El libro de Pía practica la crítica apropiativa y todo el que disfrute de su lectura  se verá también celebrando esa modalidad de la crítica, por lo que lo que se festeja en la lectura del libro es el modo en que se propicia la circulación del don de la amistad, que permite pensar aquello que concierne a las búsquedas del lector. Una contraefectuación del Don.

No hay como pasarse por alto la escritura de este libro. Hermosamente escrito. Entre novela (el yo literario) y el ensayo (la elucidación directa del presente fundada en la investigación), en ese entre-géneros en los que se mueve, María Pía ha logrado quizás su mejor libro. No una síntesis híbrida sino una envidiable libertad. La libertad en el cruce. Un nuevo pliegue a considerar.

Hacia el final, Pía se mete con la cuestión del cuerpo y la lengua. No hay que perder de vista la connotación biográfica que la autora otorga a este libro. Es un final veloz, en el que se menciona una lectura del libro de Henri Meschonnic sobre Spinoza. En Meschonnic, le parece a Pía, no habría pliegue, porque el lenguaje –invención- se independiza de la lengua –historicidad-. Mejor la lengua, dice ella, que le teme al riesgo del invencionismo. No se trata de un rechazo de la invención, se entiende, sino de la falsedad de una invención que no se mida con la historia. Es su modo de retomar el método: cuidar los devenires pero cuidar también napas y continuidades. El “sujeto del poema” (Meschonnic) podría ser concebido como mero activismo; demasiado fácil. ¿Cómo leería este comentario el autor de Para salir de la postmodernidad?
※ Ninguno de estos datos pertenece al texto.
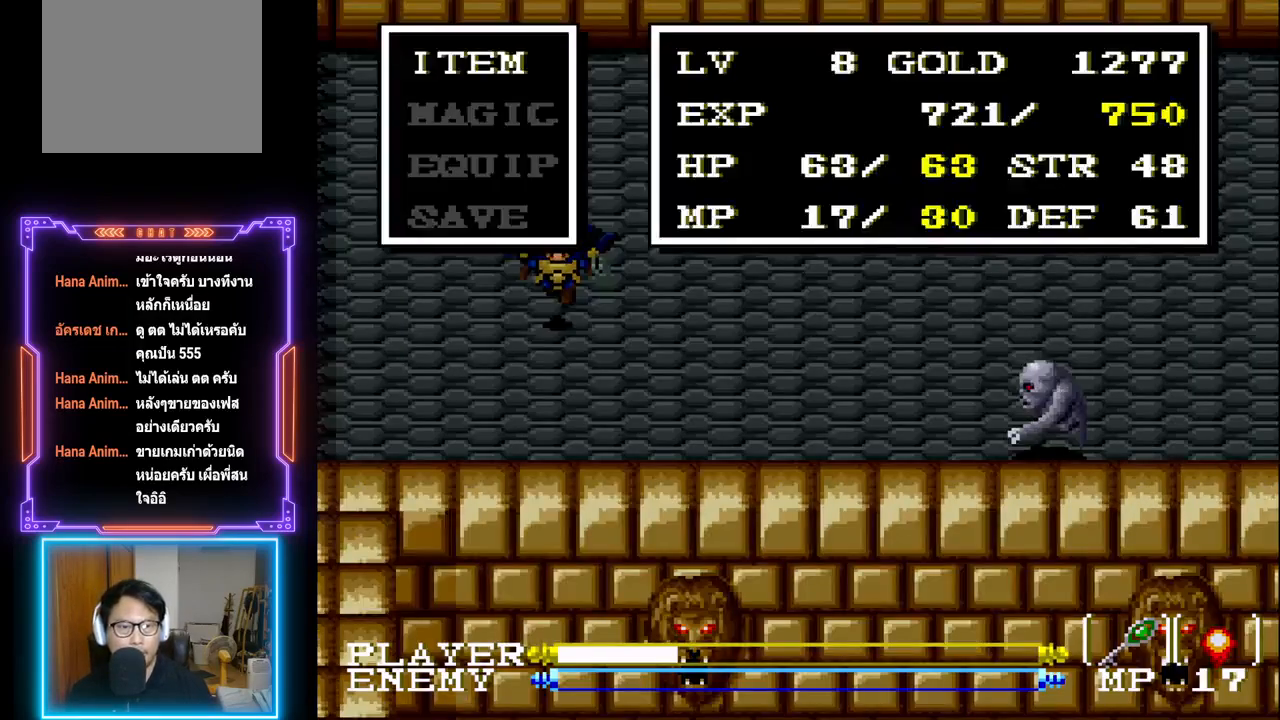
{"buttons": [], "left_stick": "center", "events": [[117, "DPAD_DOWN", "down"], [200, "DPAD_DOWN", "up"], [350, "DPAD_DOWN", "down"], [450, "DPAD_DOWN", "up"]]}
Meschonnic se esforzó en distinguir historicidad (aquello que se opone siempre a lo sagrado trascendente, que crea modo de vida) del mero situar del historicismo (capaz de fechar el origen, pero no de dar cuenta del movimiento intempestivo de su fuga). ¿Y qué se dice, incluso políticamente, cuando se liga el cuerpo a la lengua y no al lenguaje? El libro comienza con un prólogo de Tatián (sobre el poder de los signos tal y como son recobrados en los pliegues de esa forma del amor que es la amistad, que para Spinoza siempre es búsqueda de utilidad común). Inicio y final enlazados. El cuerpo importa, “¿qué puede un cuerpo?”. El cuerpo en tanto que afectos incorporales, vuelto cuerpo de la lengua. Del mito y del trabajo sobre él. No es posible tratar el signo fuera de esta espesura. “González”, “López”, no hay que señalar al cuerpo que piensa, sino al que forman las palabras cuando encuentran su propia materialidad.